Activity: Of the lines in the data below, write out exactly those from the one holding "quotes' to protect" through the one holding "--arpsha=<m> or -u", both included.

Material provided:
+ + + + + + +

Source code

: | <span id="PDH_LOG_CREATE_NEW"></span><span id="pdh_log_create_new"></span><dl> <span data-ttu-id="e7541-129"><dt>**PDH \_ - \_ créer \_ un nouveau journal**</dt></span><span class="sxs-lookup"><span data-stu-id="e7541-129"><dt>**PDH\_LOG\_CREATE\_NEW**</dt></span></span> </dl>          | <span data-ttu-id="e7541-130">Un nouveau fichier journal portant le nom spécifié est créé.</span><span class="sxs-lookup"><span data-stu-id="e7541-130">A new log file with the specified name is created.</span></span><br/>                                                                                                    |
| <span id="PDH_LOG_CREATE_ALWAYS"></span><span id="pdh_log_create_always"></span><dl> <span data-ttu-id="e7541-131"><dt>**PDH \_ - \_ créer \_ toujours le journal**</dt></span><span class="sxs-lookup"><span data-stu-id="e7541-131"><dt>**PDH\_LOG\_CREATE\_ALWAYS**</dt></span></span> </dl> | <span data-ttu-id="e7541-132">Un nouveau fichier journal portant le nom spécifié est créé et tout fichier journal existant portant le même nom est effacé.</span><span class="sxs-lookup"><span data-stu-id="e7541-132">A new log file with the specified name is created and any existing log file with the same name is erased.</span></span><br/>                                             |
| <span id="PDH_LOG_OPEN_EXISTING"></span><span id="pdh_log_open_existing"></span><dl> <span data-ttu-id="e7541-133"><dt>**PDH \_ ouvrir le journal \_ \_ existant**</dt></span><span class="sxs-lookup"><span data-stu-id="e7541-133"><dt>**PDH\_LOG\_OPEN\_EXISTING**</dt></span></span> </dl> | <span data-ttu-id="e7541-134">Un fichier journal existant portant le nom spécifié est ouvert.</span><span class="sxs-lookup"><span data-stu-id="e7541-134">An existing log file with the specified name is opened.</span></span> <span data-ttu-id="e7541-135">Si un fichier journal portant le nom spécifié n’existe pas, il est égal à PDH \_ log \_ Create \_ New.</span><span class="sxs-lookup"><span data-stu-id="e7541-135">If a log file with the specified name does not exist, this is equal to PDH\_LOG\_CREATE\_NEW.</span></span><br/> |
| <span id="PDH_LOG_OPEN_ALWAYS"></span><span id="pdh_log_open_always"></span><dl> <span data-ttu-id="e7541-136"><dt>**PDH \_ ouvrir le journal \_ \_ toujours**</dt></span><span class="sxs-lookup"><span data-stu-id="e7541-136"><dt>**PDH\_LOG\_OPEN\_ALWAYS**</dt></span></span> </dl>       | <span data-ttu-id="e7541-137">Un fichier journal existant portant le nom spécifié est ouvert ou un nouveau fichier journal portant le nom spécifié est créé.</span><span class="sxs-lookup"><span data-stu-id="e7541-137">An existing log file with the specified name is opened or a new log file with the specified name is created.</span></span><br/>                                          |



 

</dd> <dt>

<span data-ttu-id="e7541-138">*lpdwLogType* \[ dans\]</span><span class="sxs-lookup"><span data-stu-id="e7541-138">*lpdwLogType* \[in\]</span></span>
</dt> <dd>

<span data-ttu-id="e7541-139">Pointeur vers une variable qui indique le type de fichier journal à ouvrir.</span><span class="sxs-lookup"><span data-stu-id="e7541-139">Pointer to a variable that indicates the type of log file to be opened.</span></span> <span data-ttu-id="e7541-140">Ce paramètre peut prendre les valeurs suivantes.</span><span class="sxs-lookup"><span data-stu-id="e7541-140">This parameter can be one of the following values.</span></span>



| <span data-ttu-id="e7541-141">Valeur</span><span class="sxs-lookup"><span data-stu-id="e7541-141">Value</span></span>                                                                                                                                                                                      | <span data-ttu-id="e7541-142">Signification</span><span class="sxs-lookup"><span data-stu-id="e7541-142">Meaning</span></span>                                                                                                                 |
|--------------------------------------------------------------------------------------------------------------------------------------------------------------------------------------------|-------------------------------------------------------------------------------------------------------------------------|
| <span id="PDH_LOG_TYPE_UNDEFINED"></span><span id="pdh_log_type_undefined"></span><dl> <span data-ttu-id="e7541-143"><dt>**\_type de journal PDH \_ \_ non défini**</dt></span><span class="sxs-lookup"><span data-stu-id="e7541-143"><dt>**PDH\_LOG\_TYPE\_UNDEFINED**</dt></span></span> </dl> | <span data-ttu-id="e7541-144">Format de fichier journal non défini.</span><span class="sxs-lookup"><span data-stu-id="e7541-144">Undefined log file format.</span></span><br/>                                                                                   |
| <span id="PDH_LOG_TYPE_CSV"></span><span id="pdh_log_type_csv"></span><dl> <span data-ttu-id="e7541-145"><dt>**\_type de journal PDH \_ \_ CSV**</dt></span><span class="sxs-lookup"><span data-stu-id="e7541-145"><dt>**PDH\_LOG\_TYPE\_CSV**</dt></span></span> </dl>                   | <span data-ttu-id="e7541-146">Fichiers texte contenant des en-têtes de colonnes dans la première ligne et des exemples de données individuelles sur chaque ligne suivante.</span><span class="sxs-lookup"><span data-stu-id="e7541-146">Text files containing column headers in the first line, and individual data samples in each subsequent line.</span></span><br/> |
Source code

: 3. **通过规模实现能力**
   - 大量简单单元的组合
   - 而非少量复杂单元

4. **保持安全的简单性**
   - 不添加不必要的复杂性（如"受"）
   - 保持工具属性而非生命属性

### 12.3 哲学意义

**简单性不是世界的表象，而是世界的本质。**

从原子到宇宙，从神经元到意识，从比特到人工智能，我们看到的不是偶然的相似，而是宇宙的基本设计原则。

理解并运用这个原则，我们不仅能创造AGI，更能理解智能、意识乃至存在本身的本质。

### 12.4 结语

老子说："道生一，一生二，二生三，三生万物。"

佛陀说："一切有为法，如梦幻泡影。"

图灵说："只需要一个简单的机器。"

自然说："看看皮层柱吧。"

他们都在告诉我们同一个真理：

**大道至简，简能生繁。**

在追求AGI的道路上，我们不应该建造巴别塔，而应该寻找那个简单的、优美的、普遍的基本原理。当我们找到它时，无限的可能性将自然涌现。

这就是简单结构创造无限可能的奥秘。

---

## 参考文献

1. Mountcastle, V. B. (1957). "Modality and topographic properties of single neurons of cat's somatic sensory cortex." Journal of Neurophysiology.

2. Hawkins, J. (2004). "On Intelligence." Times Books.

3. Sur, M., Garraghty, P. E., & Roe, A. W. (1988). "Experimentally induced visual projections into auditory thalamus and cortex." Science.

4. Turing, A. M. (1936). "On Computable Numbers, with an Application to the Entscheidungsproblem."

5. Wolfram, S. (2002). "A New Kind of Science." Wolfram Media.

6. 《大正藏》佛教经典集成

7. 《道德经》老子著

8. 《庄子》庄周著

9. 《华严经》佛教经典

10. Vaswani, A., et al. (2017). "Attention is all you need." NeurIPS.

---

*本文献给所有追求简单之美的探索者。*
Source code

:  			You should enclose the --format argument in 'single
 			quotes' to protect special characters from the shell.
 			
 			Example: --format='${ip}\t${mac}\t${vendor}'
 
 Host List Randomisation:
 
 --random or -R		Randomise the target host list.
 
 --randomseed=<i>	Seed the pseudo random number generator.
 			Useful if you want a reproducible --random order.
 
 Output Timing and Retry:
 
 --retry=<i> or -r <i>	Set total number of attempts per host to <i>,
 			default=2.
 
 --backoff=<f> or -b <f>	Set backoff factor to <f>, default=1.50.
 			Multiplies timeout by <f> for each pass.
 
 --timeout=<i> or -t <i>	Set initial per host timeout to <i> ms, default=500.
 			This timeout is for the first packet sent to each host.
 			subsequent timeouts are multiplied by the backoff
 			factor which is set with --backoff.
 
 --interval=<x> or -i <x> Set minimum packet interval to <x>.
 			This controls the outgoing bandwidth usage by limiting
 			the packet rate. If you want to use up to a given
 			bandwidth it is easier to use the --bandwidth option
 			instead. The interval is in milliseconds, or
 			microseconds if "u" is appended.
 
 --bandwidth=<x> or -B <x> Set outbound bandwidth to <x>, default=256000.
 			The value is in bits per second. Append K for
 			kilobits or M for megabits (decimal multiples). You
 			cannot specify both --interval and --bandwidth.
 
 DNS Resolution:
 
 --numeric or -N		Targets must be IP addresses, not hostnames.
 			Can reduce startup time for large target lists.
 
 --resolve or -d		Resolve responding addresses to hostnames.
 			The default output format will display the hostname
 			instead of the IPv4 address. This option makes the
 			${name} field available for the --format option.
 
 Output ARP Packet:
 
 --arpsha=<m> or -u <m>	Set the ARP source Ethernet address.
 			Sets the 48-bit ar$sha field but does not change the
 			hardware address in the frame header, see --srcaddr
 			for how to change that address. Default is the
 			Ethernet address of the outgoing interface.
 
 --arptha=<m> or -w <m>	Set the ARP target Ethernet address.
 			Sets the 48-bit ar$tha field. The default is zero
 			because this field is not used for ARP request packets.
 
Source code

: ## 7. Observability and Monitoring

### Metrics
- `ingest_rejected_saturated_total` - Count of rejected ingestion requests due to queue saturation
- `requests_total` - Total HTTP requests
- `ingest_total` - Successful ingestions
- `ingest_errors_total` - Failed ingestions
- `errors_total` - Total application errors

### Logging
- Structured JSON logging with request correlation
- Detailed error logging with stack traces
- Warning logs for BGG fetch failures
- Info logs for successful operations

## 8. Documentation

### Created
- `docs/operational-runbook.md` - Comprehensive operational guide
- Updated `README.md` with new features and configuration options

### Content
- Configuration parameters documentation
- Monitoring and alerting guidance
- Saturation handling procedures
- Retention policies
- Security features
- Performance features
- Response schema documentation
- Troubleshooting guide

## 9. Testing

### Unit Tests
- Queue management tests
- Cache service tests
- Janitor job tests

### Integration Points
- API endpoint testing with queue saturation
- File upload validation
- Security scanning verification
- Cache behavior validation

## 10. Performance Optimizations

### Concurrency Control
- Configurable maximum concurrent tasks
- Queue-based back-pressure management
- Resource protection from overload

+ + + + + + +

Exercise result:
 			quotes' to protect special characters from the shell.
 			
 			Example: --format='${ip}\t${mac}\t${vendor}'
 
 Host List Randomisation:
 
 --random or -R		Randomise the target host list.
 
 --randomseed=<i>	Seed the pseudo random number generator.
 			Useful if you want a reproducible --random order.
 
 Output Timing and Retry:
 
 --retry=<i> or -r <i>	Set total number of attempts per host to <i>,
 			default=2.
 
 --backoff=<f> or -b <f>	Set backoff factor to <f>, default=1.50.
 			Multiplies timeout by <f> for each pass.
 
 --timeout=<i> or -t <i>	Set initial per host timeout to <i> ms, default=500.
 			This timeout is for the first packet sent to each host.
 			subsequent timeouts are multiplied by the backoff
 			factor which is set with --backoff.
 
 --interval=<x> or -i <x> Set minimum packet interval to <x>.
 			This controls the outgoing bandwidth usage by limiting
 			the packet rate. If you want to use up to a given
 			bandwidth it is easier to use the --bandwidth option
 			instead. The interval is in milliseconds, or
 			microseconds if "u" is appended.
 
 --bandwidth=<x> or -B <x> Set outbound bandwidth to <x>, default=256000.
 			The value is in bits per second. Append K for
 			kilobits or M for megabits (decimal multiples). You
 			cannot specify both --interval and --bandwidth.
 
 DNS Resolution:
 
 --numeric or -N		Targets must be IP addresses, not hostnames.
 			Can reduce startup time for large target lists.
 
 --resolve or -d		Resolve responding addresses to hostnames.
 			The default output format will display the hostname
 			instead of the IPv4 address. This option makes the
 			${name} field available for the --format option.
 
 Output ARP Packet:
 
 --arpsha=<m> or -u <m>	Set the ARP source Ethernet address.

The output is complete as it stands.